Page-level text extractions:

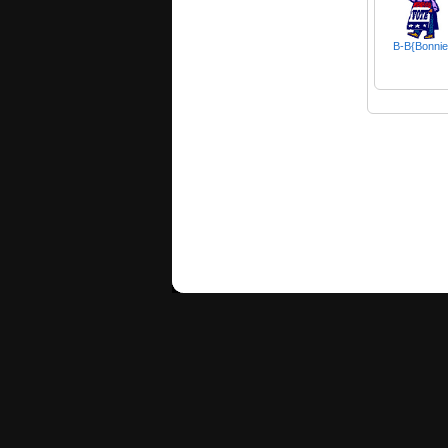
B-B{Bonnie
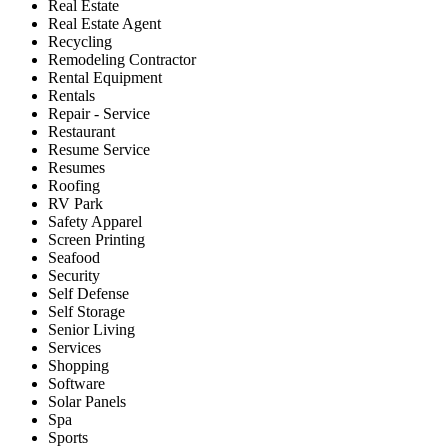
Real Estate
Real Estate Agent
Recycling
Remodeling Contractor
Rental Equipment
Rentals
Repair - Service
Restaurant
Resume Service
Resumes
Roofing
RV Park
Safety Apparel
Screen Printing
Seafood
Security
Self Defense
Self Storage
Senior Living
Services
Shopping
Software
Solar Panels
Spa
Sports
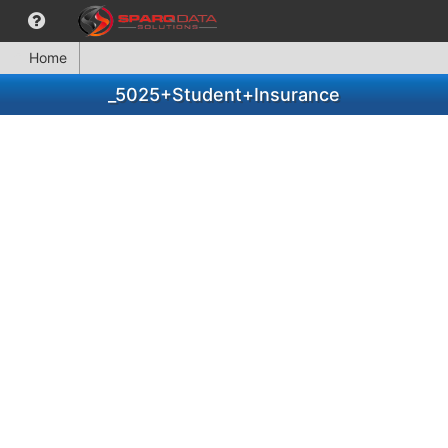
Home
_5025+Student+Insurance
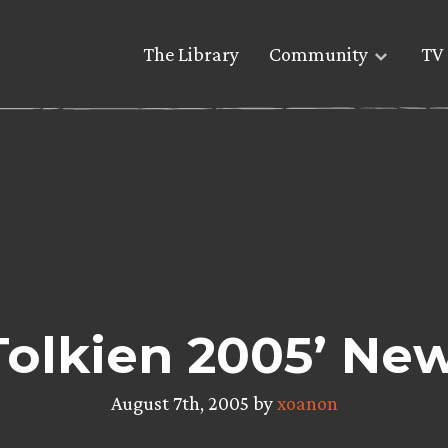
The Library
Community
TV 
Tolkien 2005’ Ne
August 7th, 2005 by
xoanon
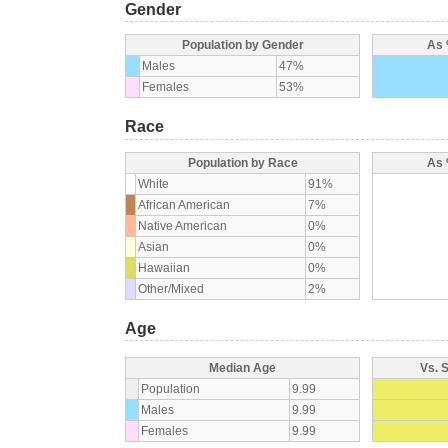
Gender
Population by Gender
As 
Males
47%
Females
53%
Race
Population by Race
As 
White
91%
African American
7%
Native American
0%
Asian
0%
Hawaiian
0%
Other/Mixed
2%
Age
Median Age
Vs. 
Population
9.99
Males
9.99
Females
9.99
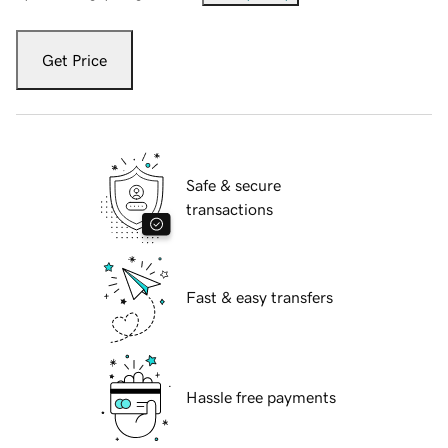
Get Price
Safe & secure
transactions
Fast & easy transfers
Hassle free payments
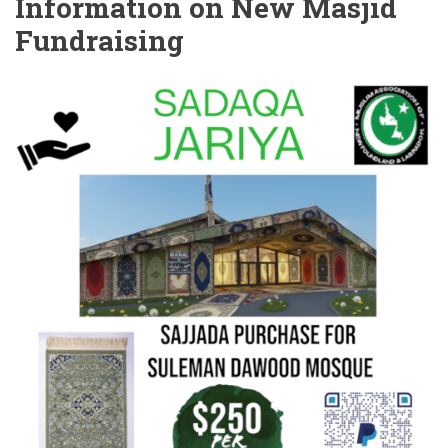
Information on New Masjid
Fundraising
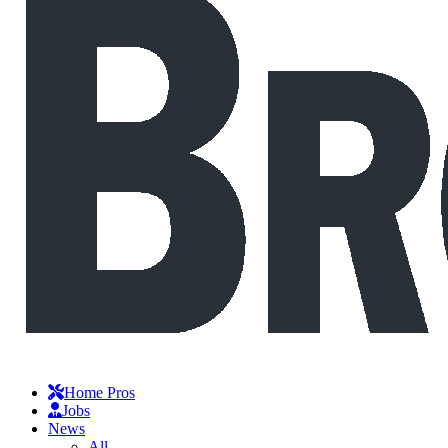
Home Pros
Jobs
News
All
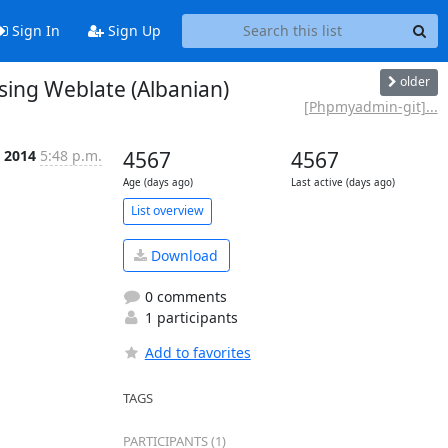
Sign In
Sign Up
older
ing Weblate (Albanian)
[Phpmyadmin-git]...
b 2014
5:48 p.m.
4567
4567
Age (days ago)
Last active (days ago)
List overview
Download
0 comments
1 participants
Add to favorites
TAGS
PARTICIPANTS (1)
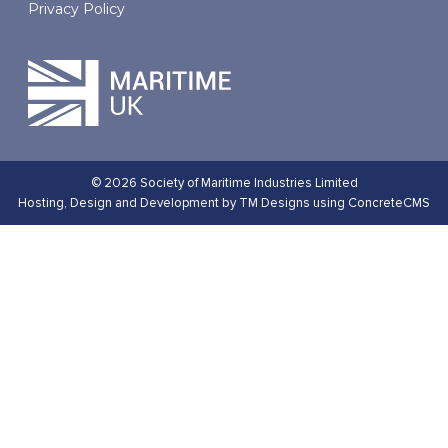
Privacy Policy
© 2026 Society of Maritime Industries Limited
Hosting,
Design and Development by TM Designs
using ConcreteCMS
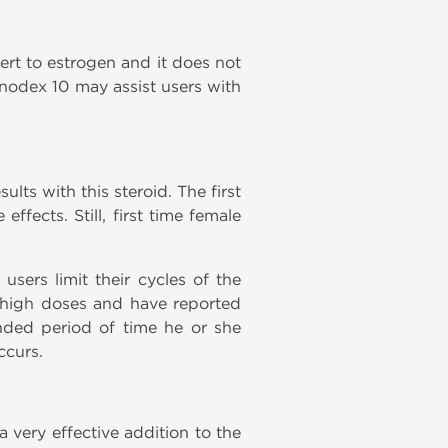
ert to estrogen and it does not
anodex 10 may assist users with
lts with this steroid. The first
fects. Still, first time female
sers limit their cycles of the
g high doses and have reported
ended period of time he or she
ccurs.
a very effective addition to the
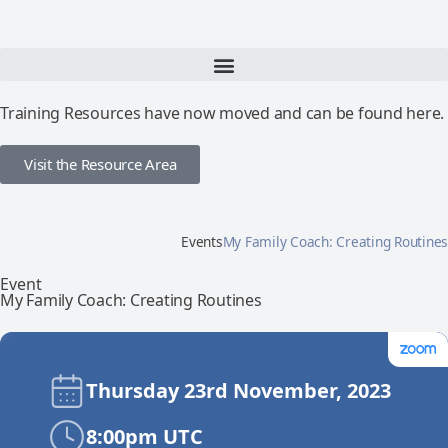
Training Resources have now moved and can be found here.
Visit the Resource Area
Events
My Family Coach: Creating Routines
Event
My Family Coach: Creating Routines
Thursday 23rd November, 2023
8:00pm UTC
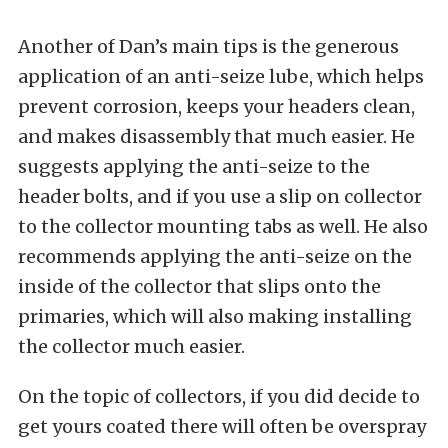
Another of Dan’s main tips is the generous
application of an anti-seize lube, which helps
prevent corrosion, keeps your headers clean,
and makes disassembly that much easier. He
suggests applying the anti-seize to the
header bolts, and if you use a slip on collector
to the collector mounting tabs as well. He also
recommends applying the anti-seize on the
inside of the collector that slips onto the
primaries, which will also making installing
the collector much easier.
On the topic of collectors, if you did decide to
get yours coated there will often be overspray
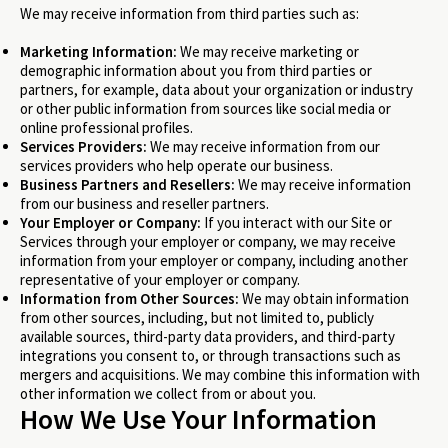
We may receive information from third parties such as:
Marketing Information:
We may receive marketing or
demographic information about you from third parties or
partners, for example, data about your organization or industry
or other public information from sources like social media or
online professional profiles.
Services Providers:
We may receive information from our
services providers who help operate our business.
Business Partners and Resellers:
We may receive information
from our business and reseller partners.
Your Employer or Company:
If you interact with our Site or
Services through your employer or company, we may receive
information from your employer or company, including another
representative of your employer or company.
Information from Other Sources:
We may obtain information
from other sources, including, but not limited to, publicly
available sources, third-party data providers, and third-party
integrations you consent to, or through transactions such as
mergers and acquisitions. We may combine this information with
other information we collect from or about you.
How We Use Your Information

**PROBLEM DETAILS**
Quote the entries from the very beginning down through the line containing "using ConcreteCMS", including that line. Leave the pictures out of your answer.

**EXERCISE RESPONSE**
B-B{Bonnie
Real Estate
Real Estate Agent
Recycling
Remodeling Contractor
Rental Equipment
Rentals
Repair - Service
Restaurant
Resume Service
Resumes
Roofing
RV Park
Safety Apparel
Screen Printing
Seafood
Security
Self Defense
Self Storage
Senior Living
Services
Shopping
Software
Solar Panels
Spa
Sports
Home
_5025+Student+Insurance
The Library
Community
TV 
Tolkien 2005’ Ne
August 7th, 2005 by
xoanon
Gender
Population by Gender
As 
Males
47%
Females
53%
Race
Population by Race
As 
White
91%
African American
7%
Native American
0%
Asian
0%
Hawaiian
0%
Other/Mixed
2%
Age
Median Age
Vs. 
Population
9.99
Males
9.99
Females
9.99
Get Price
Safe & secure
transactions
Fast & easy transfers
Hassle free payments
Information on New Masjid
Fundraising
Home Pros
Jobs
News
All
Sign In
Sign Up
older
ing Weblate (Albanian)
[Phpmyadmin-git]...
b 2014
5:48 p.m.
4567
4567
Age (days ago)
Last active (days ago)
List overview
Download
0 comments
1 participants
Add to favorites
TAGS
PARTICIPANTS (1)
Privacy Policy
© 2026 Society of Maritime Industries Limited
Hosting,
Design and Development by TM Designs
using ConcreteCMS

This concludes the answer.